Kejelasan menjadi terganggu jika pelaksanaannya diwarnai inkonsistensi. Oleh karena itu, konsistensi diperlukan dalam pelaksanaan kebijakan setelah transmisi dan kejelasan dilakukan. Terjadinya inkonsistensi bisa menodai kebijakan yang diluncurkan. Dampaknya bisa menodai pula nawaetu pencetus kebijakan. Anjloknya penerimaan Bawaku, bisa menodai wali kota sebagai pemberi bantuan atau bisa saja wali kota dituduh membiarkan penodaan ini berlangsung sistematis. Tindakan tegas menjadi perlu setelah rangkaian komunikasi dilakukan agar tidak nila setitik rusak susu sebelanga.
Tampaknya benar jika sosialisasi menjadi gangguan dalam Bawaku. Komunikasi menjadi penting dalam sosialisasi agar semua jelas dan konsisten. Persyaratan dan kriteria orang penerima bantuan perlu jelas.
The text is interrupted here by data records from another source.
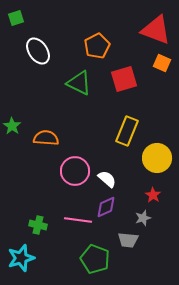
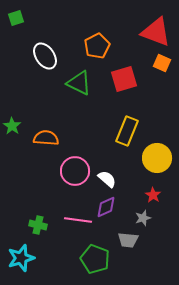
red triangle: moved 2 px down
white ellipse: moved 7 px right, 5 px down
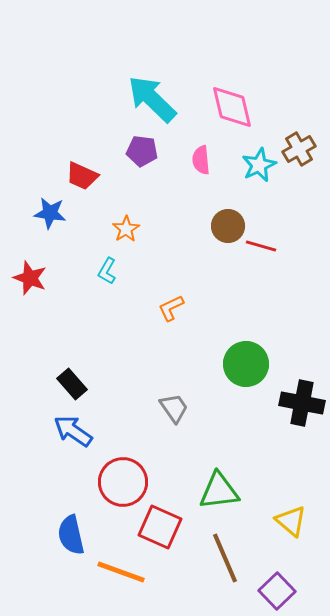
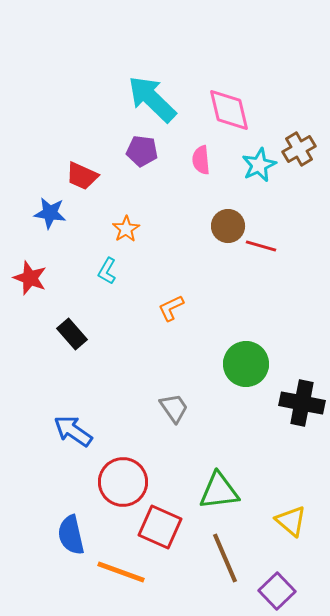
pink diamond: moved 3 px left, 3 px down
black rectangle: moved 50 px up
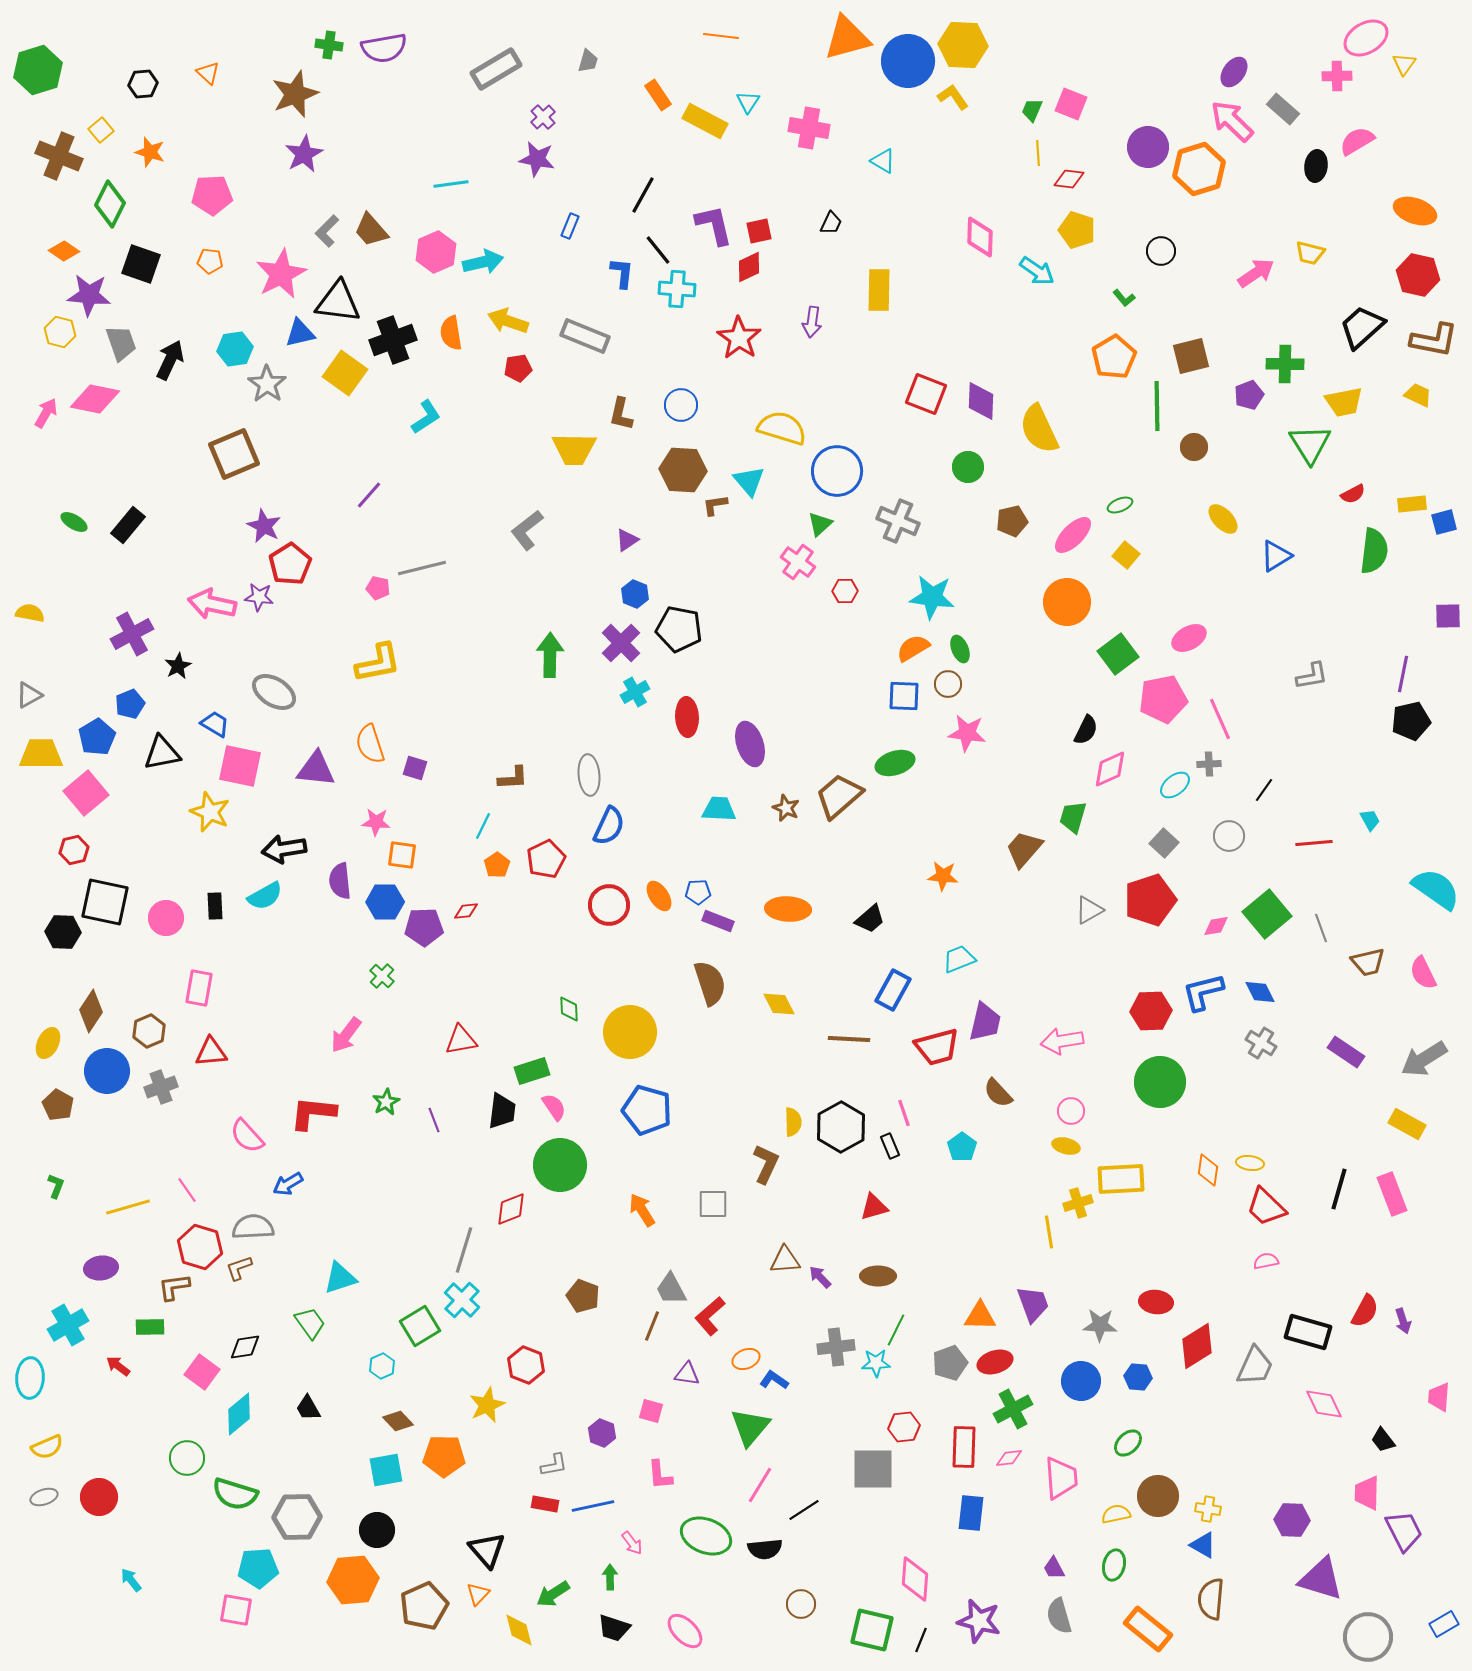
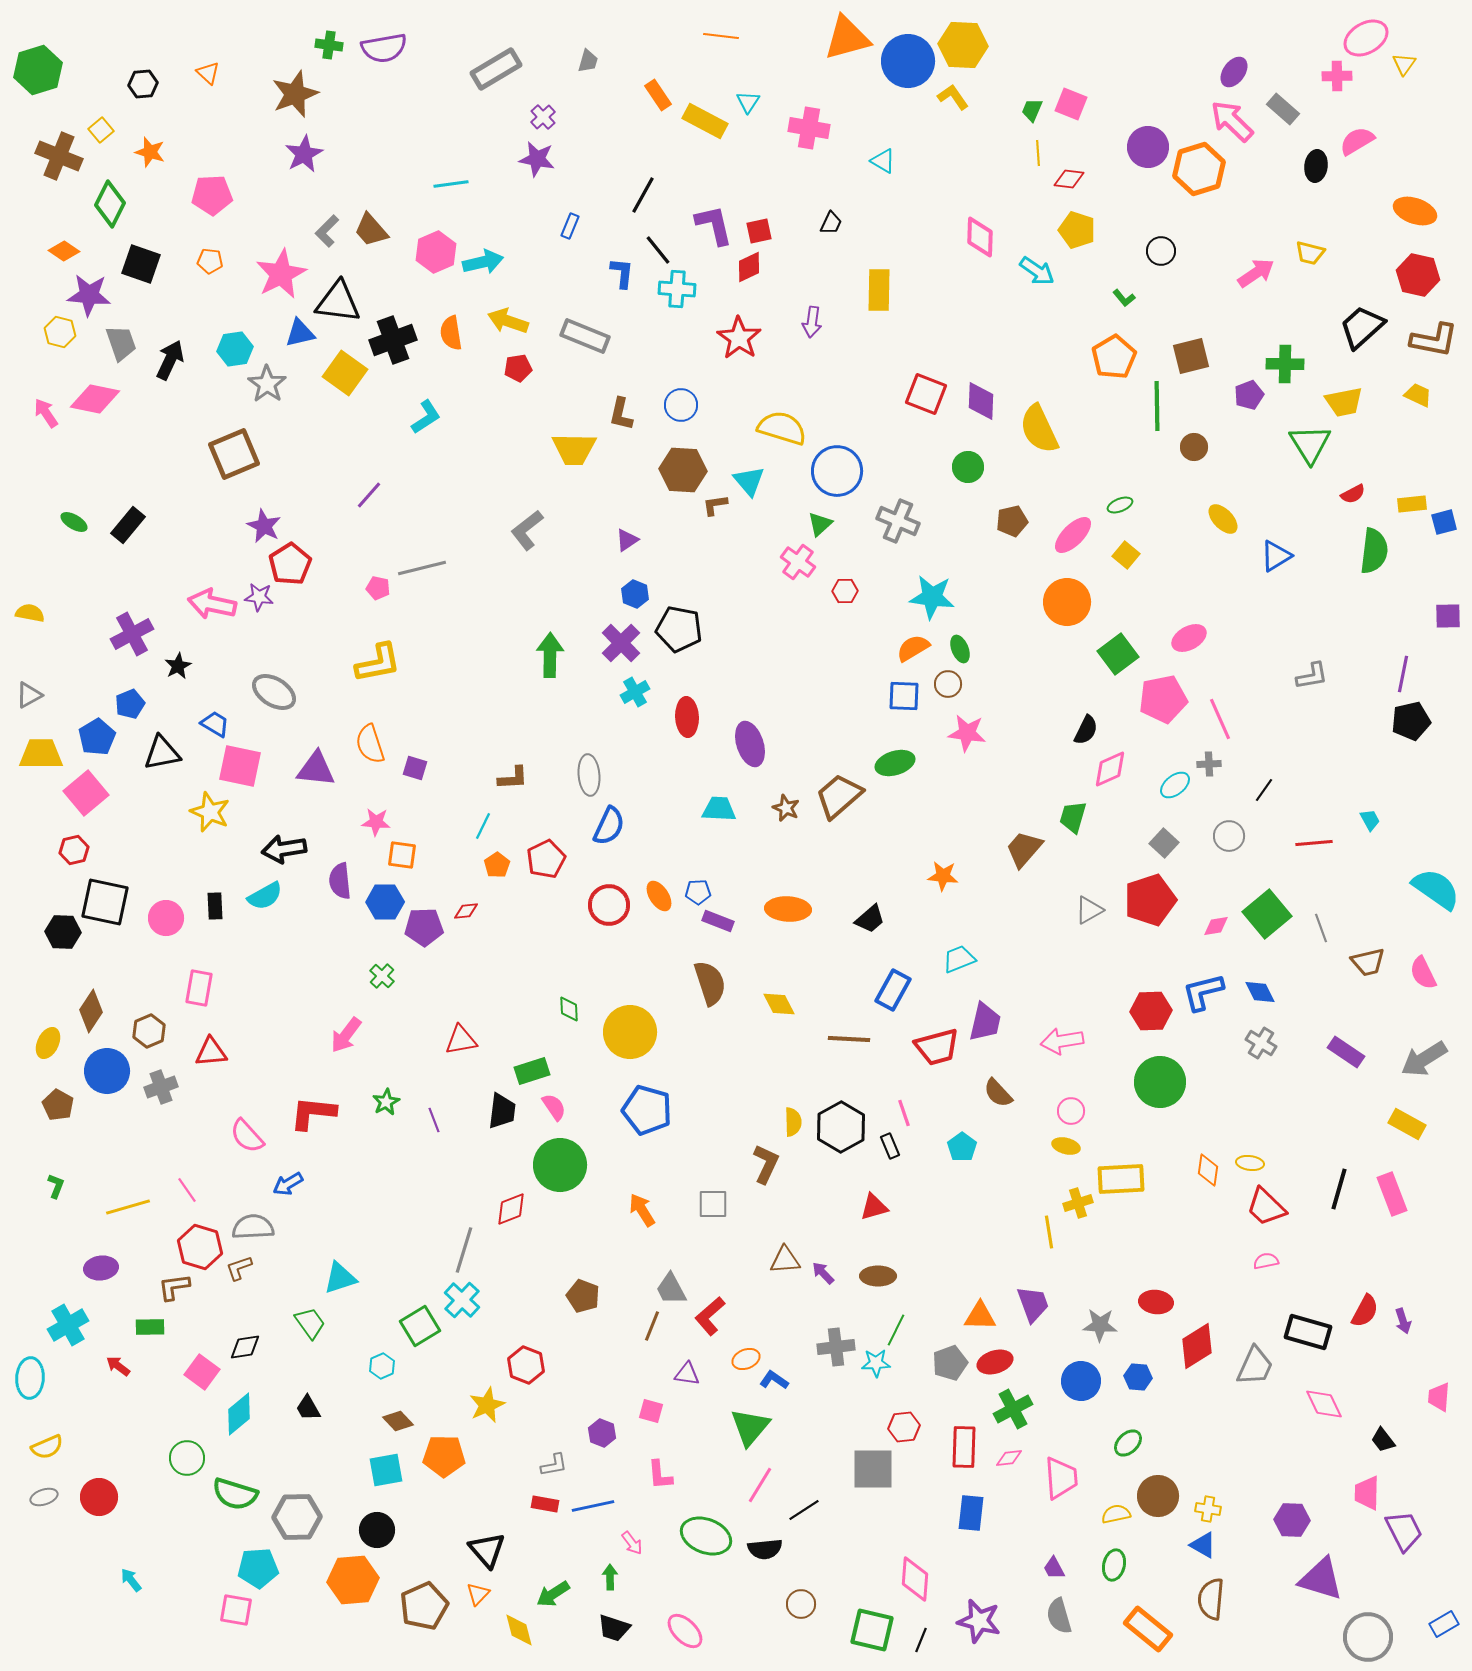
pink arrow at (46, 413): rotated 64 degrees counterclockwise
purple arrow at (820, 1277): moved 3 px right, 4 px up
Warga kota yang miskin perlu dibantu dan jangan sampai tersisihkan oleh warga luar kota yang justru menambah persoalan di kota ini. Konsistensi untuk memberikan bantuan tidak boleh disusupi oleh perasaan yang tidak proporsional, baik di level pejabat hulu ataupun aparat hilir. Semua perlu seragam melalui transmisi yang sehat agar penyimpangan bantuan tidak lagi berulang.***
Penulis, Sekretaris LP3AN dan Lektor Kepala pada Jurusan llmu Administrasi Negara FISIP Unpad.